Monday, November 2, 2009

Market Commentary for the week of November 2, 2009

I want to stray from my usually empirical analysis to offer 3 anecdotes, from which you will be asked to draw your own conclusions. These stories might shed some light on how Wall Street and Main Street differ in defining terms. Take for example “profitability,” and “productivity,” sometimes used interchangeably, but most always used to explain why layoffs might enhance the bottom line:

Scenario 1:
A young woman stops in at her local hairdresser for her regularly scheduled monthly appointment at 2pm. The receptionist tells her that she’ll have to wait, they’re running a little late today. An hour later, at 3pm, she finally gets in to see her hairdresser.
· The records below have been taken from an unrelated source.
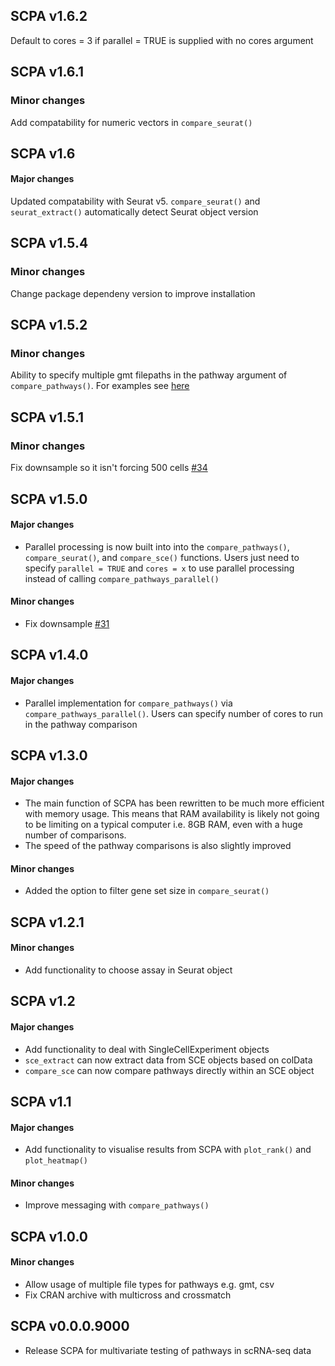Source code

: ## SCPA v1.6.2

Default to cores = 3 if parallel = TRUE is supplied with no cores argument

## SCPA v1.6.1

### Minor changes

Add compatability for numeric vectors in `compare_seurat()`

## SCPA v1.6

#### Major changes

Updated compatability with Seurat v5. `compare_seurat()` and `seurat_extract()` automatically detect Seurat object version

## SCPA v1.5.4

### Minor changes

Change package dependeny version to improve installation

## SCPA v1.5.2

### Minor changes

Ability to specify multiple gmt filepaths in the pathway argument of `compare_pathways()`. For
examples see [here](https://jackbibby1.github.io/SCPA/articles/using_gene_sets.html#using-a-gmt-file)

## SCPA v1.5.1

### Minor changes

Fix downsample so it isn't forcing 500 cells [#34](https://github.com/jackbibby1/SCPA/issues/34)

## SCPA v1.5.0

#### Major changes

- Parallel processing is now built into into the `compare_pathways()`, `compare_seurat()`,
and `compare_sce()` functions. Users just
need to specify `parallel = TRUE` and `cores = x` to use parallel processing instead of calling
`compare_pathways_parallel()`

#### Minor changes

- Fix downsample [#31](https://github.com/jackbibby1/SCPA/pull/31/commits/da5b7bf3a11abbf071ca5e2a9c5743a3a9f320fb)

## SCPA v1.4.0

#### Major changes

- Parallel implementation for `compare_pathways()` via `compare_pathways_parallel()`.
Users can specify number of cores to run in the pathway comparison

## SCPA v1.3.0

#### Major changes

- The main function of SCPA has been rewritten to be much more efficient with memory usage.
This means that RAM availability is likely not going to be limiting on a typical computer
i.e. 8GB RAM, even with a huge number of comparisons.
- The speed of the pathway comparisons is also slightly improved

#### Minor changes
- Added the option to filter gene set size in `compare_seurat()`

## SCPA v1.2.1

#### Minor changes

- Add functionality to choose assay in Seurat object

## SCPA v1.2

#### Major changes

- Add functionality to deal with SingleCellExperiment objects
- `sce_extract` can now extract data from SCE objects based on colData
- `compare_sce` can now compare pathways directly within an SCE object

## SCPA v1.1

#### Major changes

- Add functionality to visualise results from SCPA with
`plot_rank()` and `plot_heatmap()`

#### Minor changes
- Improve messaging with `compare_pathways()`

## SCPA v1.0.0

#### Minor changes

- Allow usage of multiple file types for pathways e.g. gmt, csv
- Fix CRAN archive with multicross and crossmatch

## SCPA v0.0.0.9000

- Release SCPA for multivariate testing of pathways in scRNA-seq data
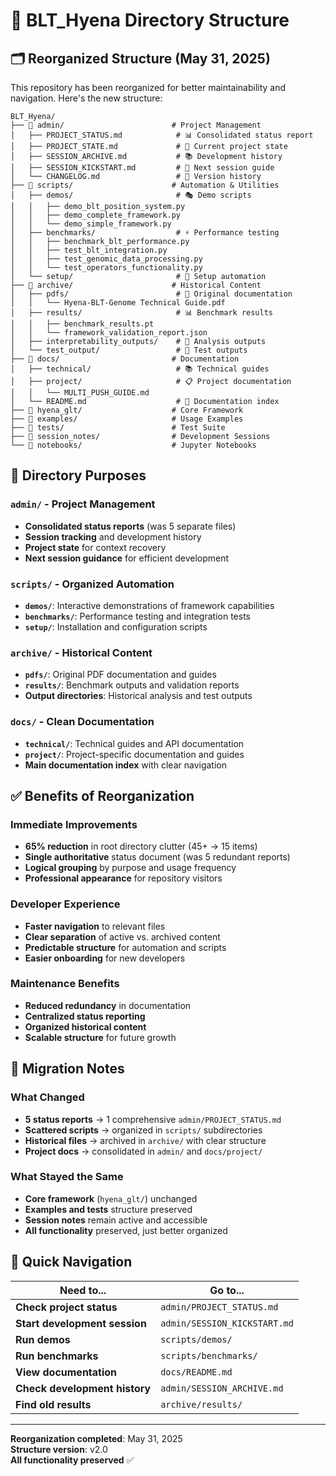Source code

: # 📁 BLT_Hyena Directory Structure

## 🗂️ Reorganized Structure (May 31, 2025)

This repository has been reorganized for better maintainability and navigation. Here's the new structure:

```
BLT_Hyena/
├── 📁 admin/                        # Project Management
│   ├── PROJECT_STATUS.md            # 📊 Consolidated status report
│   ├── PROJECT_STATE.md             # 🔄 Current project state
│   ├── SESSION_ARCHIVE.md           # 📚 Development history
│   ├── SESSION_KICKSTART.md         # 🚀 Next session guide
│   └── CHANGELOG.md                 # 📝 Version history
├── 📁 scripts/                      # Automation & Utilities
│   ├── demos/                       # 🎭 Demo scripts
│   │   ├── demo_blt_position_system.py
│   │   ├── demo_complete_framework.py
│   │   └── demo_simple_framework.py
│   ├── benchmarks/                  # ⚡ Performance testing
│   │   ├── benchmark_blt_performance.py
│   │   ├── test_blt_integration.py
│   │   ├── test_genomic_data_processing.py
│   │   └── test_operators_functionality.py
│   └── setup/                       # 🔧 Setup automation
├── 📁 archive/                      # Historical Content
│   ├── pdfs/                        # 📄 Original documentation
│   │   └── Hyena-BLT-Genome Technical Guide.pdf
│   ├── results/                     # 📊 Benchmark results
│   │   ├── benchmark_results.pt
│   │   └── framework_validation_report.json
│   ├── interpretability_outputs/    # 🧠 Analysis outputs
│   └── test_output/                 # 🧪 Test outputs
├── 📁 docs/                         # Documentation
│   ├── technical/                   # 📚 Technical guides
│   ├── project/                     # 📋 Project documentation
│   │   └── MULTI_PUSH_GUIDE.md
│   └── README.md                    # 📖 Documentation index
├── 📁 hyena_glt/                    # Core Framework
├── 📁 examples/                     # Usage Examples
├── 📁 tests/                        # Test Suite
├── 📁 session_notes/                # Development Sessions
└── 📁 notebooks/                    # Jupyter Notebooks
```

## 🎯 Directory Purposes

### `admin/` - Project Management
- **Consolidated status reports** (was 5 separate files)
- **Session tracking** and development history
- **Project state** for context recovery
- **Next session guidance** for efficient development

### `scripts/` - Organized Automation
- **`demos/`**: Interactive demonstrations of framework capabilities
- **`benchmarks/`**: Performance testing and integration tests
- **`setup/`**: Installation and configuration scripts

### `archive/` - Historical Content
- **`pdfs/`**: Original PDF documentation and guides
- **`results/`**: Benchmark outputs and validation reports
- **Output directories**: Historical analysis and test outputs

### `docs/` - Clean Documentation
- **`technical/`**: Technical guides and API documentation
- **`project/`**: Project-specific documentation and guides
- **Main documentation index** with clear navigation

## ✅ Benefits of Reorganization

### Immediate Improvements
- **65% reduction** in root directory clutter (45+ → 15 items)
- **Single authoritative** status document (was 5 redundant reports)
- **Logical grouping** by purpose and usage frequency
- **Professional appearance** for repository visitors

### Developer Experience
- **Faster navigation** to relevant files
- **Clear separation** of active vs. archived content
- **Predictable structure** for automation and scripts
- **Easier onboarding** for new developers

### Maintenance Benefits
- **Reduced redundancy** in documentation
- **Centralized status reporting** 
- **Organized historical content**
- **Scalable structure** for future growth

## 🔄 Migration Notes

### What Changed
- **5 status reports** → 1 comprehensive `admin/PROJECT_STATUS.md`
- **Scattered scripts** → organized in `scripts/` subdirectories  
- **Historical files** → archived in `archive/` with clear structure
- **Project docs** → consolidated in `admin/` and `docs/project/`

### What Stayed the Same
- **Core framework** (`hyena_glt/`) unchanged
- **Examples and tests** structure preserved
- **Session notes** remain active and accessible
- **All functionality** preserved, just better organized

## 📍 Quick Navigation

| Need to... | Go to... |
|------------|----------|
| **Check project status** | `admin/PROJECT_STATUS.md` |
| **Start development session** | `admin/SESSION_KICKSTART.md` |
| **Run demos** | `scripts/demos/` |
| **Run benchmarks** | `scripts/benchmarks/` |
| **View documentation** | `docs/README.md` |
| **Check development history** | `admin/SESSION_ARCHIVE.md` |
| **Find old results** | `archive/results/` |

---

**Reorganization completed**: May 31, 2025  
**Structure version**: v2.0  
**All functionality preserved** ✅

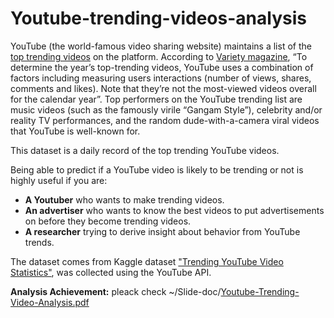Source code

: # Youtube-trending-videos-analysis

YouTube (the world-famous video sharing website) maintains a list of the [top trending videos](https://www.youtube.com/feed/trending) on the platform. According to [Variety magazine](https://variety.com/2017/digital/news/youtube-2017-top-trending-videos-music-videos-1202631416/), “To determine the year’s top-trending videos, YouTube uses a combination of factors including measuring users interactions (number of views, shares, comments and likes). Note that they’re not the most-viewed videos overall for the calendar year”. Top performers on the YouTube trending list are music videos (such as the famously virile “Gangam Style”), celebrity and/or reality TV performances, and the random dude-with-a-camera viral videos that YouTube is well-known for.

This dataset is a daily record of the top trending YouTube videos.

Being able to predict if a YouTube video is likely to be trending or not is highly useful if you are:
- **A Youtuber** who wants to make trending videos. 
- **An advertiser** who wants to know the best videos to put advertisements on before they become trending videos. 
- **A researcher** trying to derive insight about behavior from YouTube trends.

The dataset comes from Kaggle dataset ["Trending YouTube Video Statistics"](https://www.kaggle.com/datasnaek/youtube-new), was collected using the YouTube API. 

**Analysis Achievement:** pleack check ~/Slide-doc/[Youtube-Trending-Video-Analysis.pdf](https://github.com/waittim/Youtube-trending-videos-analysis/blob/master/Slide-doc/Youtube-Trending-Video-Analysis.pdf)
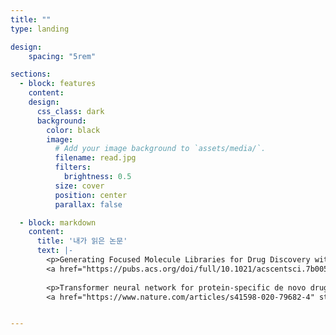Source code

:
 ```yaml
---
title: ""
type: landing

design:
    spacing: "5rem"

sections:
  - block: features
    content:
    design:
      css_class: dark
      background: 
        color: black
        image:
          # Add your image background to `assets/media/`.
          filename: read.jpg
          filters:
            brightness: 0.5
          size: cover
          position: center
          parallax: false

  - block: markdown
    content:
      title: '내가 읽은 논문'
      text: |-
        <p>Generating Focused Molecule Libraries for Drug Discovery with Recurrent Neural Networks</p>
        <a href="https://pubs.acs.org/doi/full/10.1021/acscentsci.7b00512" style="font-size: 13px;">[사이트로이동](https://pubs.acs.org/doi/full/10.1021/acscentsci.7b00512)</a>
        
        <p>Transformer neural network for protein-specific de novo drug generation as a machine translation problem</p>
        <a href="https://www.nature.com/articles/s41598-020-79682-4" style="font-size: 13px;">[사이트로 이동](https://www.nature.com/articles/s41598-020-79682-4)</a>


---
```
“What’s the delay today?” she inquires.

“Oh, management laid off a technician two weeks ago, so our people are “doubling-up” on clients. Sorry if it’s any inconvenience.”

Scenario 2:
A man drives his sedan to the service department of his local auto dealer at 8am Monday morning. He explains to the attendant that he is there for his semi-annual tune-up and repair. Being that he has to take the bus into work, and the bus back later that afternoon, it is imperative that the car be ready by the end of the day. He returns to the dealership at 5:30pm, after having left his place of employment one-half hour early.

“I’m sorry, sir, your car’s not ready yet.”

“What?” he exclaims. “Why not?”

“Well sir, we’re short two mechanics. We had to let them go in August because of poor volume. We got backed up and didn’t start on your repairs until just this afternoon. We’ll try to finish your vehicle as soon as possible.”

Scenario 3:
“Ladies and gentlemen, ABC Airlines is sorry to inform you that the 12:50 flight to Dallas has been delayed up to two hours because of a backup in traffic at another hub.”

Just two weeks earlier ABC Airlines had reported that they were firing 20 pilots and 100 air service personnel due to budget-cutting and cost savings measures.

Do any of these scenarios look/sound familiar to you? And if so, what significance do these everyday anecdotes play in our lives, or of a broader analysis of economic patterns?

Analysis.
No one is foolish enough to suggest that companies must absorb unnecessary expenses, or that they shouldn’t adjust budget items in order to manage profits appropriately. But is should not go unnoticed that these decisions have a ripple effect which resonates far-beyond the intended consequences of managing profits and personnel. Today, we hear so much talk about employment data that I think we need to focus on “preemptive decision-making” versus “strategic growth initiatives.”

Time management is a consequence of “stacking” tasks upon the workplace, and can have a deleterious effect upon productivity, morale, and efficiency.

Economists are concerned about these secondary consequences of productivity “enhancements,” and worry about a “w-shaped recovery” or a second downleg in our nascent economic recovery. Indeed, as it starts to look better, the economy might become overburdened by demand. It’s a nice problem to have, and much further down the road than warrants our concern today. But the ripple effect of yesterday’s decisions do play a part in whether we have the labor force sufficient to meet any actualized pent-up demand.

Additionally, it would be wise to look beyond any gyrations in short-term purchasing patterns and look, instead, at systemic growth industries and patterns that represent capital gains potential for the next five years and beyond. No one’s interests are served by short term gain at the expense of long term strategic success.

While some statistics seem to show year-over-year growth in the economy, consumer spending is weak because incomes remained static, wage rates decline, and unemployment remains stubbornly high. If spending vacillates into the holiday season, savings levels might continue to diminish, while debt could expand. That could lead us to the “second downleg.”